Text-to-image generators draw on metadata, a description of the data that's used to organize the data. That can include names — of the person depicted, the photographer or creator, or other information — which is considered personal data and protected under various laws.

Shutterstock, OpenAI and artist compensation

Technology has changed many jobs but creative industries have largely stayed out of the fray. Until now. Companies are selling AI-generated prints and Stable Diffusion can learn to copy an artist's style within hours. Voice actors are being asked to sign the rights to their voices so artificial intelligence can recreate synthetic versions, presumably to replace them. Writers worry about their work or style being co-opted without permission or compensation.

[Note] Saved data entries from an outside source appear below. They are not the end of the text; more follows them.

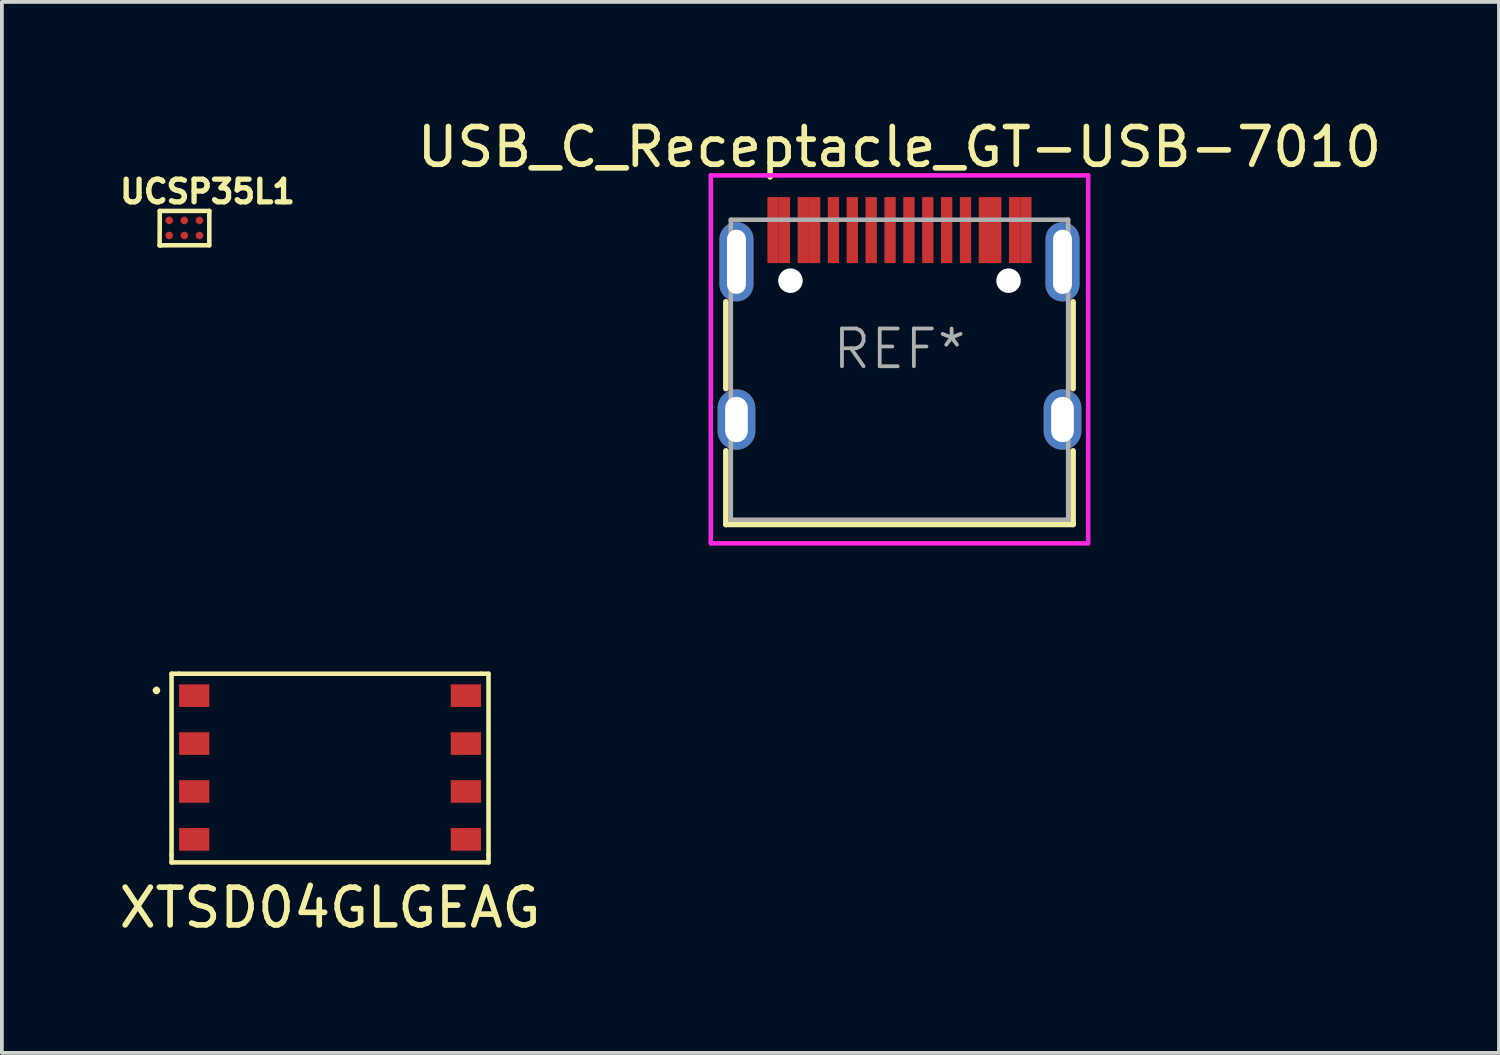
<source format=kicad_pcb>
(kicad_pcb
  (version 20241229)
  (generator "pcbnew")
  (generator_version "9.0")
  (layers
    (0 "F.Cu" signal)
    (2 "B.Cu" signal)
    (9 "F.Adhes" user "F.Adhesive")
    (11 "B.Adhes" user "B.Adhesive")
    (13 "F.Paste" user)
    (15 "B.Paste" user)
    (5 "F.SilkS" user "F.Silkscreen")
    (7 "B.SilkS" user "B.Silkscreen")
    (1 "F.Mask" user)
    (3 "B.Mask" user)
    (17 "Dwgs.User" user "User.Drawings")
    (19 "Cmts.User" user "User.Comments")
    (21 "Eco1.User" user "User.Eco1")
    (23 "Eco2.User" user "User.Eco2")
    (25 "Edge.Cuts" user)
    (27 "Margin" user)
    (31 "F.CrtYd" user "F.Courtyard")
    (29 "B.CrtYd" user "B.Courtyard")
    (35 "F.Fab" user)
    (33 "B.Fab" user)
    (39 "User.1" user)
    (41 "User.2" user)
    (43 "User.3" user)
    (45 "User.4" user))
  (footprint "USB_C_Receptacle_GT-USB-7010"
    (layer "F.Cu")
    (at 20.787 6.198)
    (property "Reference" "USB_C_Receptacle_GT-USB-7010" (at 0 -5.35 0) (layer "F.SilkS") (effects (font (size 1 1) (thickness 0.15))))
    (attr through_hole)
    (fp_line (start -4.6 1.05) (end -4.6 -1.25) (stroke (width 0.15) (type solid)) (layer "F.SilkS"))
    (fp_line (start -4.6 4.65) (end -4.6 2.7) (stroke (width 0.15) (type solid)) (layer "F.SilkS"))
    (fp_line (start 4.6 1.05) (end 4.6 -1.25) (stroke (width 0.15) (type solid)) (layer "F.SilkS"))
    (fp_line (start 4.6 4.65) (end -4.6 4.65) (stroke (width 0.15) (type solid)) (layer "F.SilkS"))
    (fp_line (start 4.6 4.65) (end 4.6 2.7) (stroke (width 0.15) (type solid)) (layer "F.SilkS"))
    (fp_line (start -5 -4.6) (end -5 5.15) (stroke (width 0.12) (type solid)) (layer "F.CrtYd"))
    (fp_line (start -5 -4.6) (end 5 -4.6) (stroke (width 0.12) (type solid)) (layer "F.CrtYd"))
    (fp_line (start -5 5.15) (end 5 5.15) (stroke (width 0.12) (type solid)) (layer "F.CrtYd"))
    (fp_line (start 5 -4.6) (end 5 5.15) (stroke (width 0.12) (type solid)) (layer "F.CrtYd"))
    (fp_line (start -4.47 -3.425) (end -4.47 4.525) (stroke (width 0.12) (type solid)) (layer "F.Fab"))
    (fp_line (start -4.47 -3.425) (end 4.47 -3.425) (stroke (width 0.12) (type solid)) (layer "F.Fab"))
    (fp_line (start 4.47 -3.425) (end 4.47 4.525) (stroke (width 0.12) (type solid)) (layer "F.Fab"))
    (fp_line (start 4.47 4.525) (end -4.47 4.525) (stroke (width 0.12) (type solid)) (layer "F.Fab"))
    (fp_text user "REF*" (at 0 0 0) (layer "F.Fab") (effects (font (size 1 1) (thickness 0.1))))
    (pad "" np_thru_hole circle (at -2.89 -1.81) (size 0.65 0.65) (drill 0.65) (layers "*.Cu" "*.Mask"))
    (pad "" np_thru_hole circle (at 2.89 -1.81) (size 0.65 0.65) (drill 0.65) (layers "*.Cu" "*.Mask"))
    (pad "A1" smd rect (at -3.35 -3.15) (size 0.3 1.75) (layers "F.Cu" "F.Mask" "F.Paste"))
    (pad "A4" smd rect (at -2.55 -3.15) (size 0.3 1.75) (layers "F.Cu" "F.Mask" "F.Paste"))
    (pad "A5" smd rect (at -1.25 -3.15) (size 0.3 1.75) (layers "F.Cu" "F.Mask" "F.Paste"))
    (pad "A6" smd rect (at -0.25 -3.15) (size 0.3 1.75) (layers "F.Cu" "F.Mask" "F.Paste"))
    (pad "A7" smd rect (at 0.25 -3.15) (size 0.3 1.75) (layers "F.Cu" "F.Mask" "F.Paste"))
    (pad "A8" smd rect (at 1.25 -3.15) (size 0.3 1.75) (layers "F.Cu" "F.Mask" "F.Paste"))
    (pad "A9" smd rect (at 2.55 -3.15) (size 0.3 1.75) (layers "F.Cu" "F.Mask" "F.Paste"))
    (pad "A12" smd rect (at 3.35 -3.15) (size 0.3 1.75) (layers "F.Cu" "F.Mask" "F.Paste"))
    (pad "B1" smd rect (at 3.05 -3.15) (size 0.3 1.75) (layers "F.Cu" "F.Mask" "F.Paste"))
    (pad "B4" smd rect (at 2.25 -3.15) (size 0.3 1.75) (layers "F.Cu" "F.Mask" "F.Paste"))
    (pad "B5" smd rect (at 1.75 -3.15) (size 0.3 1.75) (layers "F.Cu" "F.Mask" "F.Paste"))
    (pad "B6" smd rect (at 0.75 -3.15) (size 0.3 1.75) (layers "F.Cu" "F.Mask" "F.Paste"))
    (pad "B7" smd rect (at -0.75 -3.15) (size 0.3 1.75) (layers "F.Cu" "F.Mask" "F.Paste"))
    (pad "B8" smd rect (at -1.75 -3.15) (size 0.3 1.75) (layers "F.Cu" "F.Mask" "F.Paste"))
    (pad "B9" smd rect (at -2.25 -3.15) (size 0.3 1.75) (layers "F.Cu" "F.Mask" "F.Paste"))
    (pad "B12" smd rect (at -3.05 -3.15) (size 0.3 1.75) (layers "F.Cu" "F.Mask" "F.Paste"))
    (pad "S1" thru_hole oval (at -4.32 -2.31) (size 0.9 2.1) (drill oval 0.5 1.7) (layers "*.Cu" "*.Mask"))
    (pad "S1" thru_hole oval (at -4.32 1.87) (size 1 1.6) (drill oval 0.6 1.2) (layers "*.Cu" "*.Mask"))
    (pad "S1" thru_hole oval (at 4.32 -2.31) (size 0.9 2.1) (drill oval 0.5 1.7) (layers "*.Cu" "*.Mask"))
    (pad "S1" thru_hole oval (at 4.32 1.87) (size 1 1.6) (drill oval 0.6 1.2) (layers "*.Cu" "*.Mask")))
  (footprint "UCSP35L1"
    (layer "F.Cu")
    (at 3.974 0.25)
    (property "Reference" "UCSP35L1" (at -1.524 1.778 0) (layer "F.SilkS") (effects (font (size 0.6 0.6) (thickness 0.14))))
    (attr through_hole)
    (fp_line (start -2.794 3.2) (end -2.743 3.2) (stroke (width 0.12) (type solid)) (layer "F.SilkS"))
    (fp_line (start -2.79 2.29) (end -2.794 3.2) (stroke (width 0.12) (type solid)) (layer "F.SilkS"))
    (fp_line (start -1.477 2.29) (end -2.79 2.29) (stroke (width 0.12) (type solid)) (layer "F.SilkS"))
    (fp_line (start -1.477 3.2) (end -2.79 3.2) (stroke (width 0.12) (type solid)) (layer "F.SilkS"))
    (fp_line (start -1.477 3.2) (end -1.477 2.29) (stroke (width 0.12) (type solid)) (layer "F.SilkS"))
    (pad "A1" smd circle (at -2.54 2.94) (size 0.2 0.2) (layers "F.Cu" "F.Mask" "F.Paste"))
    (pad "A1" smd circle (at -2.14 2.94) (size 0.2 0.2) (layers "F.Cu" "F.Mask" "F.Paste"))
    (pad "A1" smd circle (at -1.74 2.94) (size 0.2 0.2) (layers "F.Cu" "F.Mask" "F.Paste"))
    (pad "B1" smd circle (at -2.54 2.54) (size 0.2 0.2) (layers "F.Cu" "F.Mask" "F.Paste"))
    (pad "B2" smd circle (at -2.14 2.54) (size 0.2 0.2) (layers "F.Cu" "F.Mask" "F.Paste"))
    (pad "B3" smd circle (at -1.74 2.54) (size 0.2 0.2) (layers "F.Cu" "F.Mask" "F.Paste")))
  (footprint "XTSD04GLGEAG"
    (layer "F.Cu")
    (at 5.696 17.405)
    (property "Reference" "XTSD04GLGEAG" (at 0 3.6 0) (layer "F.SilkS") (effects (font (size 1 1) (thickness 0.15))))
    (attr through_hole)
    (fp_line (start -4.2 -2.6) (end -4.2 2.2) (stroke (width 0.12) (type solid)) (layer "F.SilkS"))
    (fp_line (start -4.2 -2.6) (end -4 -2.6) (stroke (width 0.12) (type solid)) (layer "F.SilkS"))
    (fp_line (start -4.2 2.4) (end -4.2 2.2) (stroke (width 0.12) (type solid)) (layer "F.SilkS"))
    (fp_line (start -4 -2.6) (end 4 -2.6) (stroke (width 0.12) (type solid)) (layer "F.SilkS"))
    (fp_line (start 4 -2.6) (end 4.2 -2.6) (stroke (width 0.12) (type solid)) (layer "F.SilkS"))
    (fp_line (start 4.2 -2.6) (end 4.2 2.2) (stroke (width 0.12) (type solid)) (layer "F.SilkS"))
    (fp_line (start 4.2 2.2) (end 4.2 2.4) (stroke (width 0.12) (type solid)) (layer "F.SilkS"))
    (fp_line (start 4.2 2.4) (end -4.2 2.4) (stroke (width 0.12) (type solid)) (layer "F.SilkS"))
    (fp_text user "." (at -4.6 -2.4 0) (layer "F.SilkS") (effects (font (size 0.6 0.6) (thickness 0.14))))
    (pad "1" smd rect (at -3.6 -2.02) (size 0.8 0.6) (layers "F.Cu" "F.Mask" "F.Paste"))
    (pad "2" smd rect (at -3.6 -0.75) (size 0.8 0.6) (layers "F.Cu" "F.Mask" "F.Paste"))
    (pad "3" smd rect (at -3.6 0.52) (size 0.8 0.6) (layers "F.Cu" "F.Mask" "F.Paste"))
    (pad "4" smd rect (at -3.6 1.79) (size 0.8 0.6) (layers "F.Cu" "F.Mask" "F.Paste"))
    (pad "5" smd rect (at 3.6 1.79) (size 0.8 0.6) (layers "F.Cu" "F.Mask" "F.Paste"))
    (pad "6" smd rect (at 3.6 0.52) (size 0.8 0.6) (layers "F.Cu" "F.Mask" "F.Paste"))
    (pad "7" smd rect (at 3.6 -0.75) (size 0.8 0.6) (layers "F.Cu" "F.Mask" "F.Paste"))
    (pad "8" smd rect (at 3.6 -2.02) (size 0.8 0.6) (layers "F.Cu" "F.Mask" "F.Paste")))
  (gr_rect
    (start -3 -3)
    (end 36.674 24.853)
    (stroke (width 0.1) (type default))
    (fill no)
    (layer "Edge.Cuts")))
</source>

"Web-scraping and machine learning from huge digital databases requires massive amounts of human-created work as the sample. We want to make sure that work is legally and respectfully accessed, and that we are paid for its use," said John Degen, chief executive officer of The Writers' Union of Canada and chair of the International Authors Forum.

At least one company is looking to compensate human creators. Shutterstock, a provider of stock photography, footage and music which has worked with OpenAI since 2021 — OpenAI CEO Sam Altman has said it was "critical to the training" of its generative AI image and art platform DALL-E — has set up a contributors fund. It compensates content creators if their IP is used in the development of AI-generative models. Moreover, creators will receive royalties if new content produced by Shutterstock's AI generator includes their work. Contributors can opt out and exclude their content from any future datasets.

Meanwhile, both Microsoft and Google continue to launch additional AI-enabled capabilities across products. Microsoft announced last month it will embed OpenAI's ChatGPT into Microsoft 365 apps while Google said it will bring generative AI to Gmail and Google Docs. A Microsoft spokesperson said AI-generated content will be clearly labeled, encouraging users to review, fact-check and adjust. It will also make citations and sources easily accessible by linking to an email or document the content is based on or a citation when a user hovers over it. A Google spokesperson said Bard, the company's competitor to ChatGPT, "is intended to generate original content and not replicate existing content at length." The spokesperson also said Bard is meant to be a "complementary experience" to Google search, and includes a "Google It" button so people can move from Bard to explore information on the web.

Given how new generative AI is, it's not surprising the legal system has yet to catch up. In the meantime, companies and individuals will be duking out their rights in court.